Women with diabetes are 2-4 times more likely to have a baby with an abnormality and five times as likely to experience a stillbirth as women without diabetes. Effective preconception care (PCC), improves outcomes, but nationally only a third for pregnant women with diabetes access this care. To address this, Derby hospitals piloted PROCEED, a user-centred model for PCC that integrates care vertically across specialities, and horizontally across Primary and Secondary Care. After 12 months, median waiting times reduced from 13 to five weeks and the ‘did-not-attend’ rate from 18 to five per cent. The PCC rate increased to 70 per cent and the stillbirth rate fell from 6 per cent in 2009/10 to 0 per cent. Women valued the flexibility and choice, describing the service as ‘first-class’, while savings to date are £61,000.
Our challenge was to reduce the number of pregnancies of women with diabetes resulting in stillbirth, infant mortality and congenital defects.
Pregnancy poses additional risks for women with diabetes and their babies. Babies of women with diabetes are:
- Five times as likely to be stillborn
- Three times as likely to die in their first months of life
- Two to four times as likely to have a major congenital anomaly.
The local scenario
The local diabetes in pregnancy service covers Derby and Southern Derbyshire and serves a population of 600,000. The maternity unit handles over 6,000 deliveries a year – 35-50 of cases the mother has diabetes before pregnancy.
Until recently, in common with other centres, Derby Hospitals NHS Foundation Trust provided a multidisciplinary consultant-led Secondary Care preconception service based in an antenatal clinic setting. In 2002/3 local PPC rates and pregnancy outcomes were similar to national data. In 2006, the Trust raised awareness of the importance of PCC among women with diabetes and the professionals involved in their care. As a result of this, the PCC rate rose from 32 per cent in 2002-03 to 68 per cent in 2006-07, and the congenital abnormality rate fell from 11 per cent to 2 per cent and no stillbirths occurred.
From 2009, service capacity reduced as a result of the reconfiguration of diabetes services. Meanwhile service demand remained stable resulting in increased waiting times and an increasing numbers of women becoming pregnant while waiting to be seen. PCC rates started to fall towards baseline levels, and adverse outcomes increased; in particular, the stillbirth rate increased to 6 per cent.
There was considerable variation in the care received ranging from no care or single professional consultations to full multidisciplinary care. Certain populations were not accessing care, particularly teenagers and women from ethnic minority communities from poor socio-economic backgrounds. Furthermore, users reported difficulties accessing a hospital-based clinic and many described attending an antenatal clinic setting as stressful, particularly if they had experienced a miscarriage or were undergoing fertility treatment, contributing to the fact that 18 per cent of appointments were not attended.
Clearly there was the need to redesign the preconception care service to improve capacity, and provide an equitable service that met user needs more effectively.
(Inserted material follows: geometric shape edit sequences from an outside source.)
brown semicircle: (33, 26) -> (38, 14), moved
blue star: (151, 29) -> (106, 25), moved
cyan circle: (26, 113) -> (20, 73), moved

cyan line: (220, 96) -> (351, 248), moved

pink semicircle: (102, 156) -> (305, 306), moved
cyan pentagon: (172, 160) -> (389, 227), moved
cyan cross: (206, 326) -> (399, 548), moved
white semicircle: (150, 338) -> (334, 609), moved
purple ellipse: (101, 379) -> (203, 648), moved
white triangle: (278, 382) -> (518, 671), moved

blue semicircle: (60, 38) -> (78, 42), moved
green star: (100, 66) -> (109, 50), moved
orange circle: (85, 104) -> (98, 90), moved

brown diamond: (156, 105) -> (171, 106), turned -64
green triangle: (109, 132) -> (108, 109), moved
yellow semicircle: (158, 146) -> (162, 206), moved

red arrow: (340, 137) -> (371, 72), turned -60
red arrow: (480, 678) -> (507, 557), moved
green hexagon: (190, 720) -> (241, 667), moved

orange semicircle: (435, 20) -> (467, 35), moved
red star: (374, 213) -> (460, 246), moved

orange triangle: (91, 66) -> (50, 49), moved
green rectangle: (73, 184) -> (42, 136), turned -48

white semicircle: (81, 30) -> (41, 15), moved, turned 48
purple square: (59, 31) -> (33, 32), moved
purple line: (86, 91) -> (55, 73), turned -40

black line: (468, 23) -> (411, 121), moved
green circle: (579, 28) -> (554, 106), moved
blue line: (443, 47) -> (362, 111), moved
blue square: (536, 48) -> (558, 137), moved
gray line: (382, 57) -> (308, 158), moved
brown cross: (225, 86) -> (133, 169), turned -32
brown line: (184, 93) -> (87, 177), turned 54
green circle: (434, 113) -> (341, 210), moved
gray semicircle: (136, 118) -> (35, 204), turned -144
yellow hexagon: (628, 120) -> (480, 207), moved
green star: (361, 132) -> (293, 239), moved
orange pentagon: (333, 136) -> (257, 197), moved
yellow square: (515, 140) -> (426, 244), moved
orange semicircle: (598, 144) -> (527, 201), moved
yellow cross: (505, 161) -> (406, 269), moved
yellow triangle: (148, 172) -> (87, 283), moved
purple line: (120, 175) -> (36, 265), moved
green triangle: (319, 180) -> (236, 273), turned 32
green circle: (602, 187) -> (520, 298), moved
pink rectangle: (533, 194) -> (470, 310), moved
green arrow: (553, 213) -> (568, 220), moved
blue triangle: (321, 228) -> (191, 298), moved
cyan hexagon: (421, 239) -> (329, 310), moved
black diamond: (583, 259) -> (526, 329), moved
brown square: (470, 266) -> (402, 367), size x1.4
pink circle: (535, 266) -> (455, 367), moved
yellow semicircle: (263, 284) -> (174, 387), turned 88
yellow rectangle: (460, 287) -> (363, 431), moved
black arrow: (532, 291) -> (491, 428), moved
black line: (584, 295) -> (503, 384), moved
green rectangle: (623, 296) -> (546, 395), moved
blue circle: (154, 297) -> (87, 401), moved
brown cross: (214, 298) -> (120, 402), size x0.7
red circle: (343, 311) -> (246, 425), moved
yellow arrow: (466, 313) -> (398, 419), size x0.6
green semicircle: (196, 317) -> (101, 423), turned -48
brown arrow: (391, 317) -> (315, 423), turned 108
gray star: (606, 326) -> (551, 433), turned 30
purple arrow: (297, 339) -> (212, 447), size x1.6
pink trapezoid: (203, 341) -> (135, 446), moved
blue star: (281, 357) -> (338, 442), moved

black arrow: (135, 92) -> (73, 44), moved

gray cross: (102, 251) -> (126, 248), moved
Derby Hospitals NHS Foundation Trust considered whether it could work with specialist colleagues who are now in Primary Care and the organisations they worked for to work as a ‘team without walls’. Derby Hospitals NHS Foundation Trust was fortunate to receive 12 months funding from The Health Foundation’s SHINE programme to pilot PROCEED (Preconception Care in Diabetes in Derby/Derbyshire) the first integrated preconception service, that integrates care not just vertically across diabetes and obstetrics specialties but for the first time horizontally across the boundaries of primary and secondary care. We started the project in April 2011 and report our 12-month data.
Derby Hospitals NHS Foundation Trust aims were to improve service quality, and save money by working in partnership with organisations across the boundaries of Primary and Secondary care through:
1. Improving effectiveness and timeliness by
- Redesign the service considering national guidance
- Raise awareness of the need for preconception care among all professionals in contact with women with diabetes as well as women with diabetes to increase the number of referrals into the service
- Increase service capacity by integrating the service across traditional boundaries of Primary and Secondary Care
- Review the adherence to management plans and targets to maximise the clinical quality of the service
- Ensure the lean delivery of the service to reduce waiting times and the total time spent in the service thus reducing the number of women entering pregnancy with suboptimal preparation.
2. Providing a person centred service and equity of care by
- Involve users in the service redesign
- Increasing choice of location – community and hospital settings, and individual or groups sessions of consultations
- Providing flexibility in the time of appointments and method of contact
- Target women from traditionally ‘hard to reach’ groups, in particular young people with diabetes and women from South Asian backgrounds from low socio-economic groups
- Reduce variation through a clearly defined clinical pathway as part of a care bundle.
3. Providing a safe service by
- Ensure all team members had the appropriate competencies as described by Skills for Health
- Compare the service with the previous Secondary Care consultant-led service
- Regular reviews of individual management plans, targets, and adverse events.